**PROMPT:** Please return the records below exactly as they appear, leaving every picture out.

(Dataset entries)
_____

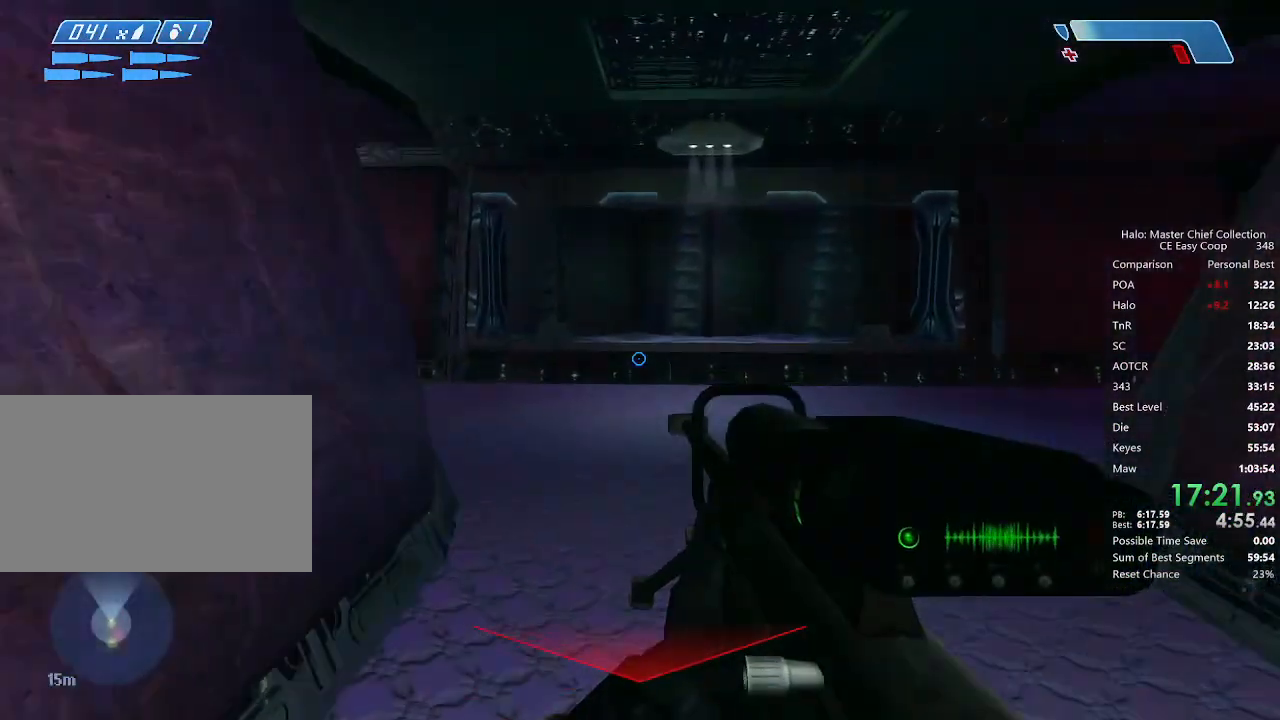
{"keys": ["w"], "mouse": [], "mouse_move": "still", "events": []}
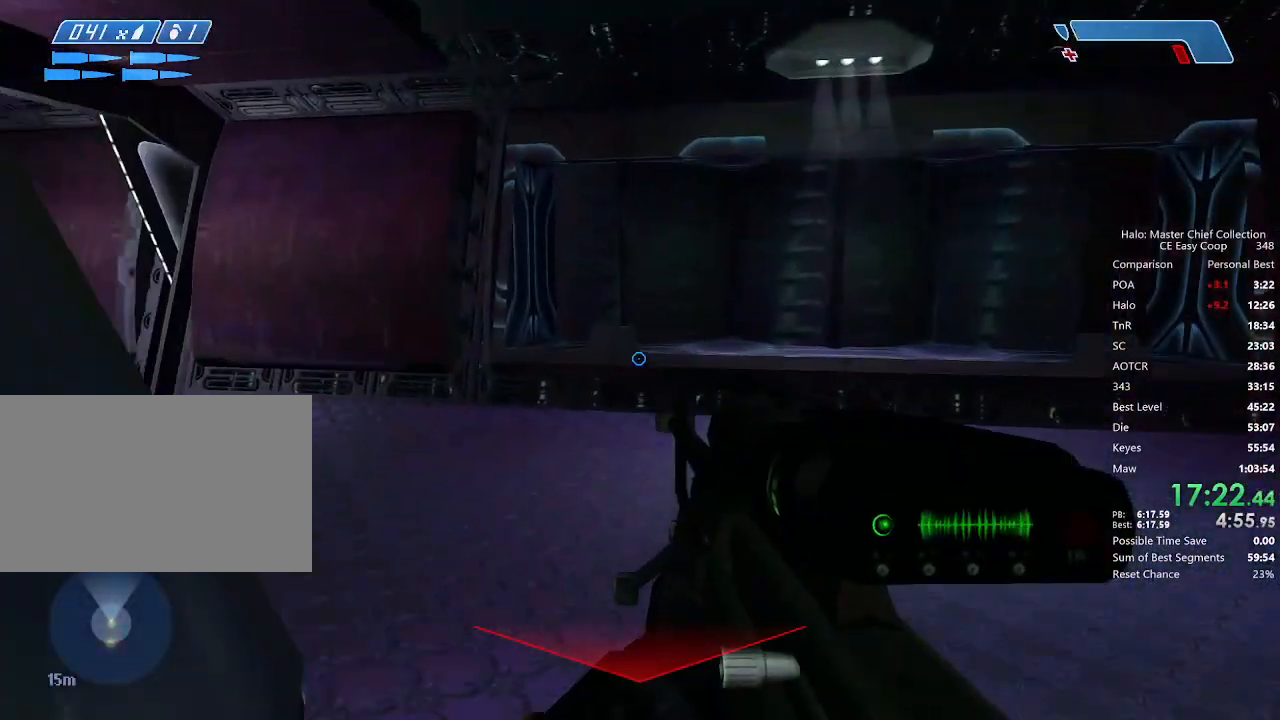
{"keys": ["w"], "mouse": [], "mouse_move": "left", "events": []}
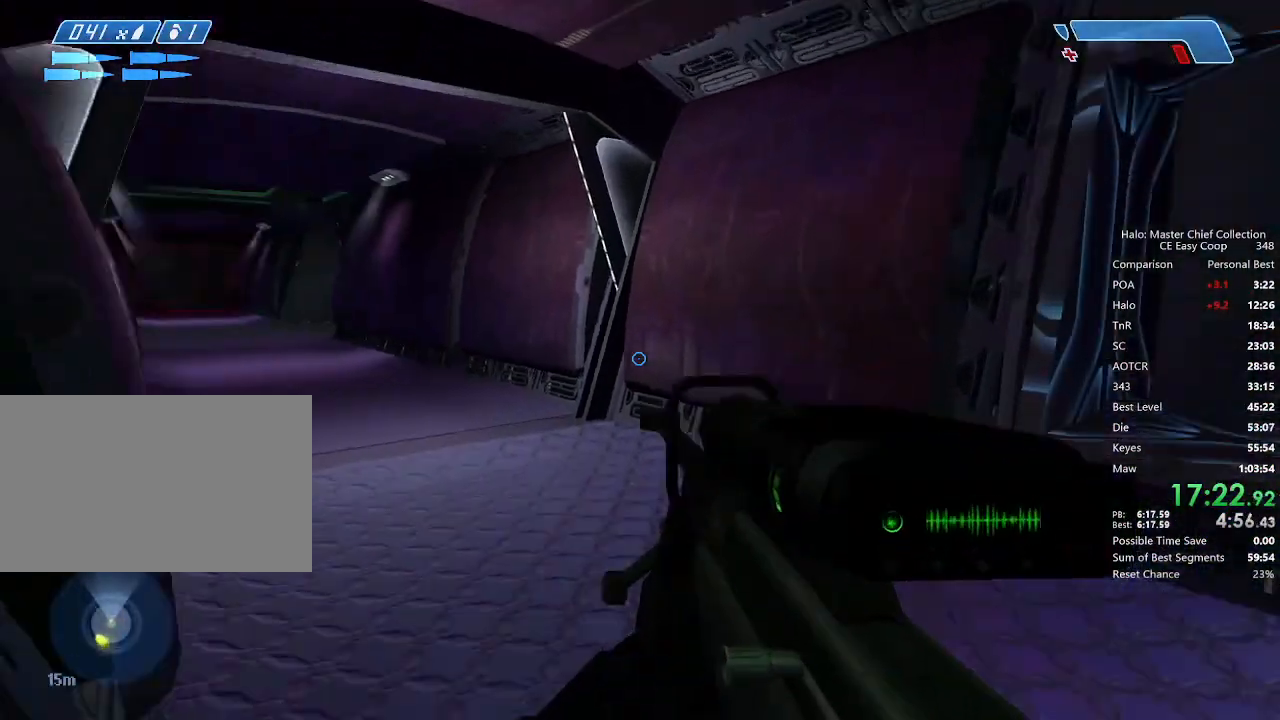
{"keys": ["w"], "mouse": [], "mouse_move": "left", "events": []}
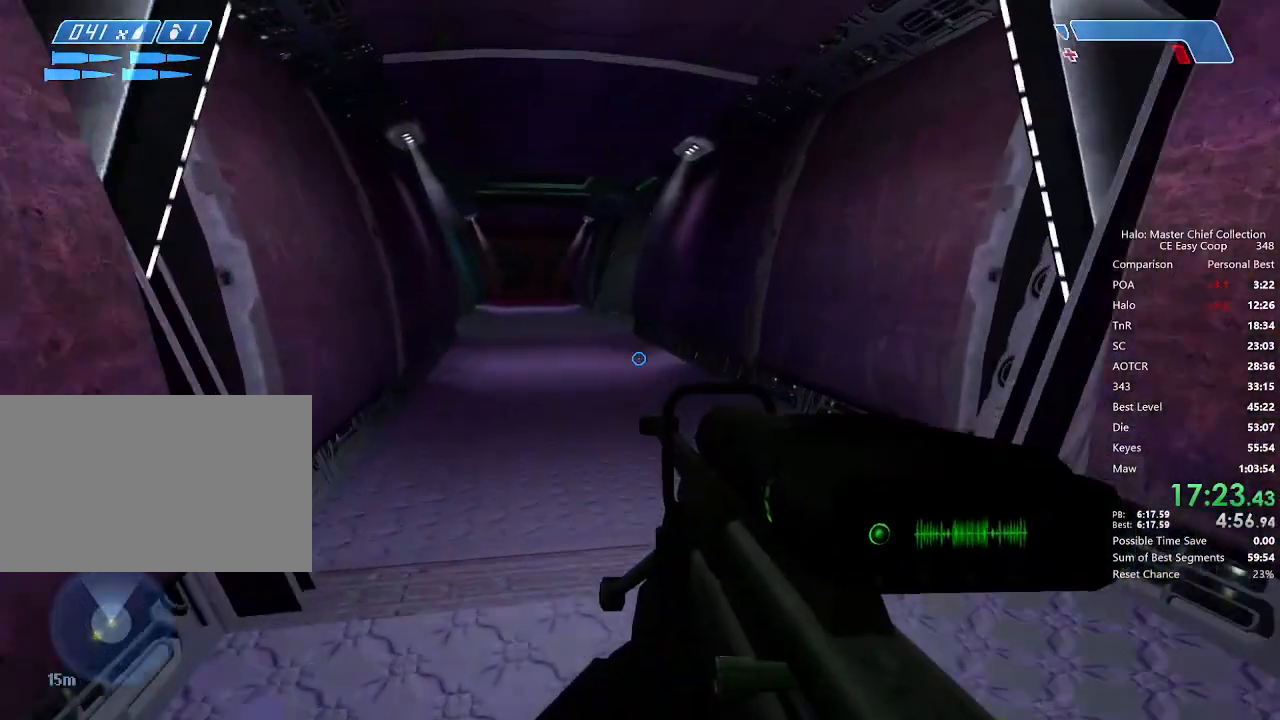
{"keys": ["w"], "mouse": [], "mouse_move": "left", "events": []}
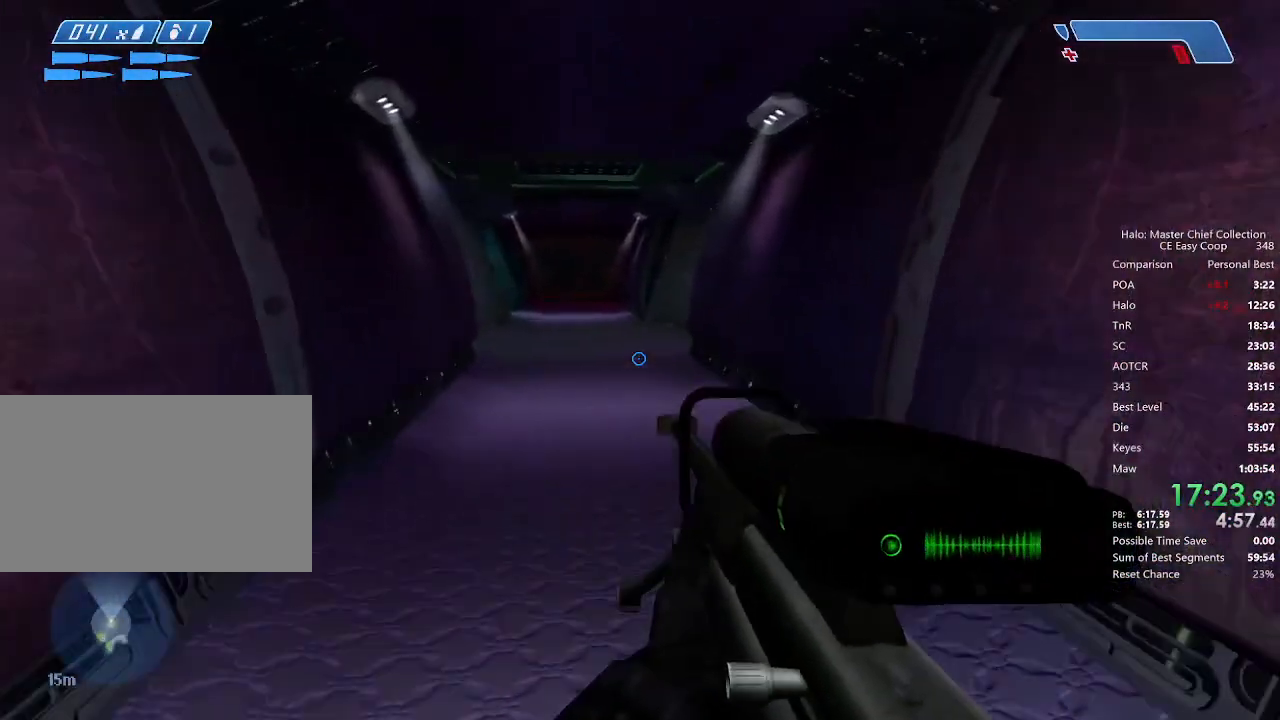
{"keys": ["e", "w"], "mouse": [], "mouse_move": "still", "events": [[333, "q", "down"], [458, "e", "down"], [500, "q", "up"]]}
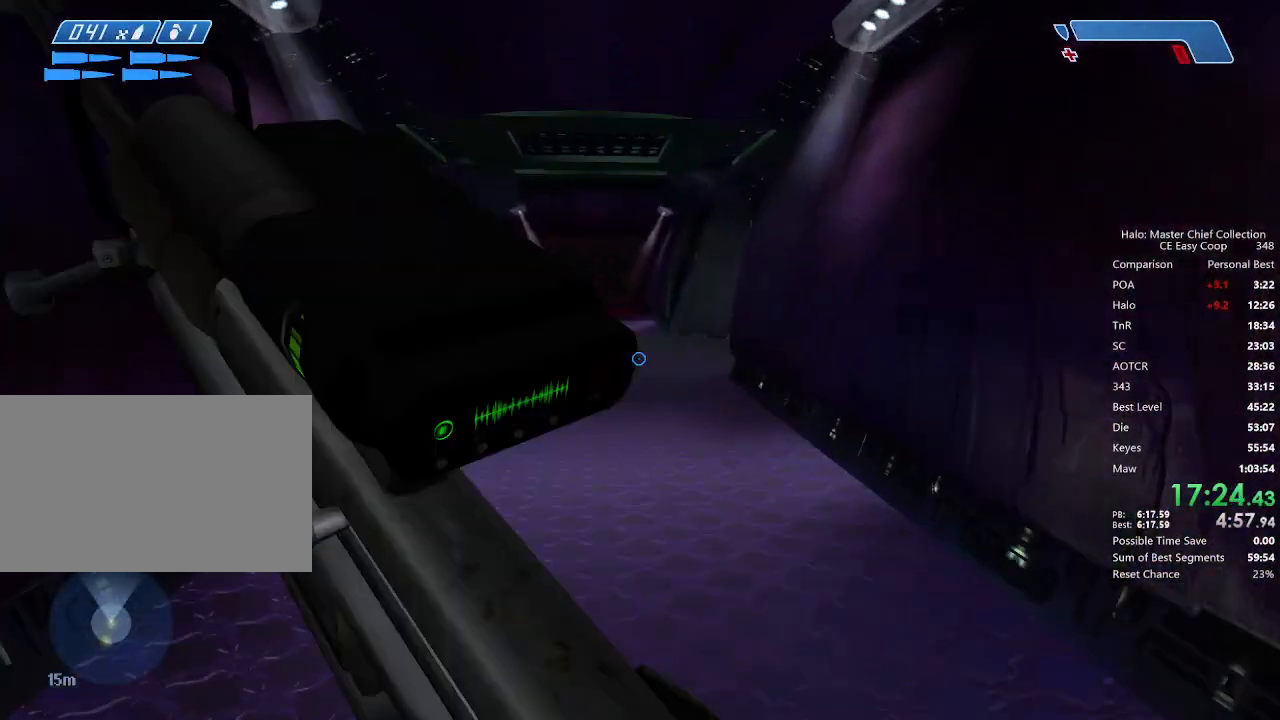
{"keys": ["w"], "mouse": [], "mouse_move": "still", "events": [[83, "e", "up"]]}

_____

**RESPONSE FOR THIS EXERCISE:**
{"keys": ["w"], "mouse": [], "mouse_move": "still", "events": []}
{"keys": ["w"], "mouse": [], "mouse_move": "left", "events": []}
{"keys": ["w"], "mouse": [], "mouse_move": "left", "events": []}
{"keys": ["w"], "mouse": [], "mouse_move": "left", "events": []}
{"keys": ["e", "w"], "mouse": [], "mouse_move": "still", "events": [[333, "q", "down"], [458, "e", "down"], [500, "q", "up"]]}
{"keys": ["w"], "mouse": [], "mouse_move": "still", "events": [[83, "e", "up"]]}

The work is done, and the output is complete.